When you press play on Dear and the Headlights’ debut record “Small Steps, Heavy Hooves,” you may feel like you’ve just crash-landed on an episode of “One Tree Hill.” But even teenage melodrama, though we may not admit it, has heart.
The Arizona-based band has composed an album that plays tug-of-war with every possible emotion it can, whether it be misery or joy, and even decides sometimes that it truly does want to be just plain dull.
The opening track “Oh No!” captures the emptiness that we feel when we ache to leave someone we cannot free from our grasp.
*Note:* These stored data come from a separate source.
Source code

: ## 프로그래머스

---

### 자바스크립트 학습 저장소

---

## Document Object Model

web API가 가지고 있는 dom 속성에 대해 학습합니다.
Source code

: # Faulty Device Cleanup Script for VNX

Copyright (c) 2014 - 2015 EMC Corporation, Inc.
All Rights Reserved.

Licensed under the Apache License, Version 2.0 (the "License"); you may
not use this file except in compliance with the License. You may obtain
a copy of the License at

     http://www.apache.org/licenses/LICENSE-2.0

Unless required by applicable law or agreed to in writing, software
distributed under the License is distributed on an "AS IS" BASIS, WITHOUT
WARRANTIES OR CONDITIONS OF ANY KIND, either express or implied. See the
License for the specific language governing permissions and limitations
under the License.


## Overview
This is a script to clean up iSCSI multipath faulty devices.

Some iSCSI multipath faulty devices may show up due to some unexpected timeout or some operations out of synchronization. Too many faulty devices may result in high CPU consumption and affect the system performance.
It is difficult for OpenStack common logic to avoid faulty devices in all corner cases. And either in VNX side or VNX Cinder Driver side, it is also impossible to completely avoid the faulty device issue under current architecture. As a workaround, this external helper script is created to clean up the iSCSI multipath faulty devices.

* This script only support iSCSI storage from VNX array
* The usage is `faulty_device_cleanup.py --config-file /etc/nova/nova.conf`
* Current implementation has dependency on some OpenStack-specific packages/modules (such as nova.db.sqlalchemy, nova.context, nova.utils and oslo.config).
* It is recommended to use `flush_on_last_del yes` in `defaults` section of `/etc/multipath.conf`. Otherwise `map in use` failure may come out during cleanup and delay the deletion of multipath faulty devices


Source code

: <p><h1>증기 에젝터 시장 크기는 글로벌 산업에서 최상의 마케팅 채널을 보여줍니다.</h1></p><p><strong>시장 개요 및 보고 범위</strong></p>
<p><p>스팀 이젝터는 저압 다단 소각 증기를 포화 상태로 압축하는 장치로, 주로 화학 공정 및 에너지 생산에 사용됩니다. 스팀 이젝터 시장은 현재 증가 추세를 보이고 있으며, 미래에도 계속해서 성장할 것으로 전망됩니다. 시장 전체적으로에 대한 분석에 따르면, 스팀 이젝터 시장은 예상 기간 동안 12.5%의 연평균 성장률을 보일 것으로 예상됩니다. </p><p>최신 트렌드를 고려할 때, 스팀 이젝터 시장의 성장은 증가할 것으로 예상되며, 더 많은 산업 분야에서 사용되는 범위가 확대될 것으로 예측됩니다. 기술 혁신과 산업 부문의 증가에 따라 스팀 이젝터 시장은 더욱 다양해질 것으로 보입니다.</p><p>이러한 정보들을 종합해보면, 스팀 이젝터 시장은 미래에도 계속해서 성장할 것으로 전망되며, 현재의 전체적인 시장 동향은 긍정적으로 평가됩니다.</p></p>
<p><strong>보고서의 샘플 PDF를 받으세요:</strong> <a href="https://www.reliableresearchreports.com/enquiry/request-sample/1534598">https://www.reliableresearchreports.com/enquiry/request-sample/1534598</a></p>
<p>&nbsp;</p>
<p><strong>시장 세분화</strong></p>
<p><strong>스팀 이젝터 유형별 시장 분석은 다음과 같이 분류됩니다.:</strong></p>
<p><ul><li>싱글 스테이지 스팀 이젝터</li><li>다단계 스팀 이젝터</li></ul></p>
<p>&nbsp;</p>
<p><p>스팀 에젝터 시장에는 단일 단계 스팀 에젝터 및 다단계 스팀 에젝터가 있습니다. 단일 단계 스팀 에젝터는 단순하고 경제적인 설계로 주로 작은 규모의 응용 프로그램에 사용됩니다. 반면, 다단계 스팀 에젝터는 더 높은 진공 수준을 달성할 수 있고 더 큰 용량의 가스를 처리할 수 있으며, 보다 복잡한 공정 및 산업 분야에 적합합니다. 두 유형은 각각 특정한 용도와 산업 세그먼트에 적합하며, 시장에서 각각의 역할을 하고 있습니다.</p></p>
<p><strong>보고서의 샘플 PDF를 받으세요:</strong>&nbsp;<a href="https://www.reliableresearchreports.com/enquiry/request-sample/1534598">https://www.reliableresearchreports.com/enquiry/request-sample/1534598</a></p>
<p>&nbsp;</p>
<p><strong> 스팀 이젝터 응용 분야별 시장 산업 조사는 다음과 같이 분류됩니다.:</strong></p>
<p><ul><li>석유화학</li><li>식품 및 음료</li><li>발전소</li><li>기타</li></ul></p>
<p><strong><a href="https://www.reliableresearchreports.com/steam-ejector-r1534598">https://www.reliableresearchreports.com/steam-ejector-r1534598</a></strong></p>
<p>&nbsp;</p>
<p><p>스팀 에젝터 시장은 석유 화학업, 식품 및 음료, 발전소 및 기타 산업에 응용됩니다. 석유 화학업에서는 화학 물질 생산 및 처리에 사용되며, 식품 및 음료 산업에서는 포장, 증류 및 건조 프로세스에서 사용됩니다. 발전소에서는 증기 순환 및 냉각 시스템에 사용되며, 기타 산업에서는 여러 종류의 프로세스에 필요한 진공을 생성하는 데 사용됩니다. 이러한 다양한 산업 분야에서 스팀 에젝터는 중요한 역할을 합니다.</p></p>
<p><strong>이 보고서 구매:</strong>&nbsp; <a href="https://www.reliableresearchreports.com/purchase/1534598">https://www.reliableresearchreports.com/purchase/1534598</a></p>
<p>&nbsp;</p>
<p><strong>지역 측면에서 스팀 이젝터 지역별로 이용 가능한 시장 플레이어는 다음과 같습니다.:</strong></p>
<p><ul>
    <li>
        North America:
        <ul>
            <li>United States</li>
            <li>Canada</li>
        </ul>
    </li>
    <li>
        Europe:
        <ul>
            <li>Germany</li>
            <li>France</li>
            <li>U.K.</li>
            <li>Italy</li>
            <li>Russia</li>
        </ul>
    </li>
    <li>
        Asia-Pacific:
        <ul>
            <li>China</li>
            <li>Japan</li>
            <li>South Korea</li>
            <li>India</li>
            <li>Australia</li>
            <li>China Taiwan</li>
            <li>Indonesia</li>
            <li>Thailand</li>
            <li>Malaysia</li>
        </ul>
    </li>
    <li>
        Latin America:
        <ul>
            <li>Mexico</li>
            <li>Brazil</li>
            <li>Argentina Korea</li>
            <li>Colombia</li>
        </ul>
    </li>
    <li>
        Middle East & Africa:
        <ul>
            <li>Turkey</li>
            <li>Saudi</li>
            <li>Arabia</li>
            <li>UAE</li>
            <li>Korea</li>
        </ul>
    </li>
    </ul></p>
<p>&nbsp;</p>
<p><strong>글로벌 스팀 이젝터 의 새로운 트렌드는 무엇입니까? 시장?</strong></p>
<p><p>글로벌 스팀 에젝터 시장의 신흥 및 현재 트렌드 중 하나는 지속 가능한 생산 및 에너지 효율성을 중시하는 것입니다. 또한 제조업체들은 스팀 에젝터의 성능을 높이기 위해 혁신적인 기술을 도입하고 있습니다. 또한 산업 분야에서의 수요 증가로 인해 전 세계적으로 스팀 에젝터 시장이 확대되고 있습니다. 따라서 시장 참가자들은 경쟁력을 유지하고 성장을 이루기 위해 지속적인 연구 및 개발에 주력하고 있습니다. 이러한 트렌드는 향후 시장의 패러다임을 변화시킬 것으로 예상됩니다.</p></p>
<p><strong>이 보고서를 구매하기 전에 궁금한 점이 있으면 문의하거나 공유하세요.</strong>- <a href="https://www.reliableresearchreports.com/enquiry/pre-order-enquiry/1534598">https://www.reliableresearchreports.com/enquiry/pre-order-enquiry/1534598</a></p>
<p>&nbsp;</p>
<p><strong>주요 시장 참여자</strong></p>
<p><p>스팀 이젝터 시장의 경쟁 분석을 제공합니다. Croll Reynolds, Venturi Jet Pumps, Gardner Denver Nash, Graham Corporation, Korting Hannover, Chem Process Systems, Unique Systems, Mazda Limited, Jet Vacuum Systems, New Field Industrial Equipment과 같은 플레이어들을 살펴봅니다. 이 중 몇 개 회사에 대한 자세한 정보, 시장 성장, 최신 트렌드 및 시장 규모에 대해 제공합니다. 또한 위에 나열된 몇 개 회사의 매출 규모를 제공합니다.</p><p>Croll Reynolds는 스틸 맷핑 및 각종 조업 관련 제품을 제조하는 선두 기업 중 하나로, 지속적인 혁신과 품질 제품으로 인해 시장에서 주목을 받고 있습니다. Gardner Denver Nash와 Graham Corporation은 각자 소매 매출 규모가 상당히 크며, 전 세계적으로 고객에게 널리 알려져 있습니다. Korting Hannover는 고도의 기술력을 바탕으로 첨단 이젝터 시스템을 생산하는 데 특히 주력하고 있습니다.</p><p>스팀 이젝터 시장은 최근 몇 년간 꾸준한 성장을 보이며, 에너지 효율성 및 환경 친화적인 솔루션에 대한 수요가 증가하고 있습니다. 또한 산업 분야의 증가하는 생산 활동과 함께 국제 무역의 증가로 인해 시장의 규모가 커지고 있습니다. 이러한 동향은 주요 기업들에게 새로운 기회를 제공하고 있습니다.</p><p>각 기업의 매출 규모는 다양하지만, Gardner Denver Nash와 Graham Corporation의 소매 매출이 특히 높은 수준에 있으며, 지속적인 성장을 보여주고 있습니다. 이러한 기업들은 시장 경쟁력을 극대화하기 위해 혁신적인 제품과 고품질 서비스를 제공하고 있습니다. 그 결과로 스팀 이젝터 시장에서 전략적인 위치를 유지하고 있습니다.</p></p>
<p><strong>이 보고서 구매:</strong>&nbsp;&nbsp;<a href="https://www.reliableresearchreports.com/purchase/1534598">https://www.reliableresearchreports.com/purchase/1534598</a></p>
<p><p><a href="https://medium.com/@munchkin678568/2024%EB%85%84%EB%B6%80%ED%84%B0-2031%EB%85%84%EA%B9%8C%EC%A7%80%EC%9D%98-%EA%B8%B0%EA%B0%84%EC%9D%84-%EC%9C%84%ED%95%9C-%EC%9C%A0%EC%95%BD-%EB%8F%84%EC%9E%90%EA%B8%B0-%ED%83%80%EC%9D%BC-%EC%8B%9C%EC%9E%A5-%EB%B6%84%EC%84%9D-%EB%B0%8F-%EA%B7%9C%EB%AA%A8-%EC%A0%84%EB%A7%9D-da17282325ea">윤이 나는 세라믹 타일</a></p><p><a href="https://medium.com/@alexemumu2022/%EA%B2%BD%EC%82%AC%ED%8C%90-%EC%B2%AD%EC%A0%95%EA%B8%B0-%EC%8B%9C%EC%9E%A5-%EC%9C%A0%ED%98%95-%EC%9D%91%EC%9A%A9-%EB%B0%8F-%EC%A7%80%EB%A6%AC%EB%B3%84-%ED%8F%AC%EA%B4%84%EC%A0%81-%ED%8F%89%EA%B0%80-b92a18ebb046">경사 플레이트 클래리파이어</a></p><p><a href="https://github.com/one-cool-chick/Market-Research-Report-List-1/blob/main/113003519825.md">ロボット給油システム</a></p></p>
As lead vocalist Ian Metzger belts out, “Haven’t had a day alone since I met you,” we know right from the start that this album will be dripping with sorrow and unhappiness.
The tone shifts from melancholy to frustration with “Sweet Talk,” an angst-ridden song from the ex-boyfriend’s point of view, as he looks on to see the girl he loves with another. “Hallelujah” continues the theme of wallowing in self-pity, as it tells the listener of the memories it clutches to and the drugs and alcohol used in an attempt to wash them away.
The album shifts gears with “Happy in Love,” which will definitely bring a smile to your face. The soft, sweet guitar strings pick you up from the lonely hole you may have dug yourself into after listening to the first three tracks.
“I’m Bored, You’re Amorous” slows down the pace of the album, and not for the better. After this listener was left feeling surprisingly good from the romantic and lovesick previous tracks, this one in particular disappoints.
“Grace” and “It’s Gettin’ Easy” go from screaming of grief to whispering soft poetic expressions and were able to bring this listener back, but not completely. The intense language the songs before were able to speak is not heard in these two tracks.
The anguish makes its way back, however, with “Paper Bag,” using metaphorical imagery (“You can fill me up/I’ll only stay full for a while/And wisdom’s only shown me/That my loneliness is all my fault”) to step up the sadness and bring sentiment back to the album.
“Skinned Knees & Gapped Teeth” and “Mother Make Me Golden” break away from the forlorn romance trend and tell tales of offbeat childhood memories that can come from the clumsy awkwardness of youth.
“Run in the Front” brings more life to the album than any other song before or after it, bringing this listener close to tears as she drifted off into a dream world, taking in every word that was able to tell a thousand stories with each syllable. As Metzger sings “I’m missing you, I don’t want to…the gray in your hair, Angel/Your beauty can’t be covered by insecurity,” he tells us that this is much deeper than your average love ballad.
Sadly, “Midwestern Dirt” doesn’t pack the punch necessary to end the album on a strong note. Lyrics such as “I’m sinking in deeper midwestern dirt…And you’ll stay above me forever/Like you stay above me now” tell a powerful and thought-provoking story, but it wasn’t quite enough to draw this listener in.
Dear and the Headlights is a band whose music may be chosen for a soap opera, and there are occasions in which this would be the right place for the group to be. But Headlights has the capability to stand above and beyond that, and it shows. The album’s lackluster elements are somehow outshone by the beauty lying just beneath the surface of this heartbreaking saga of love and loss.